══ Supplied material ══
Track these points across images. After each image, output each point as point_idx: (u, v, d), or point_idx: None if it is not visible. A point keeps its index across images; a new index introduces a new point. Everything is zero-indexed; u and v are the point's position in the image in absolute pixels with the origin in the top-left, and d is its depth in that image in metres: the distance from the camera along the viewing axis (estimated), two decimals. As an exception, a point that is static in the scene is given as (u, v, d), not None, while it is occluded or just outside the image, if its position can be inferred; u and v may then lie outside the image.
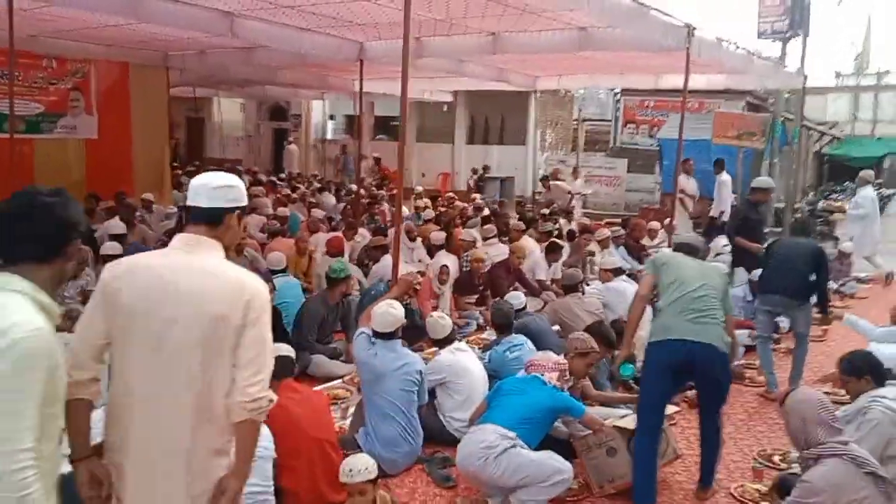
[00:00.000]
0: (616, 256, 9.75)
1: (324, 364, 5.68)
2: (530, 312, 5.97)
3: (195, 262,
═══
> The task: From the line holding "[00:00.000]" through the final line of the data above, copy every line exactly as written. Include nothing else.

> Result below:
[00:00.000]
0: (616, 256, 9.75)
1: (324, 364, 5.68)
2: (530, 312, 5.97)
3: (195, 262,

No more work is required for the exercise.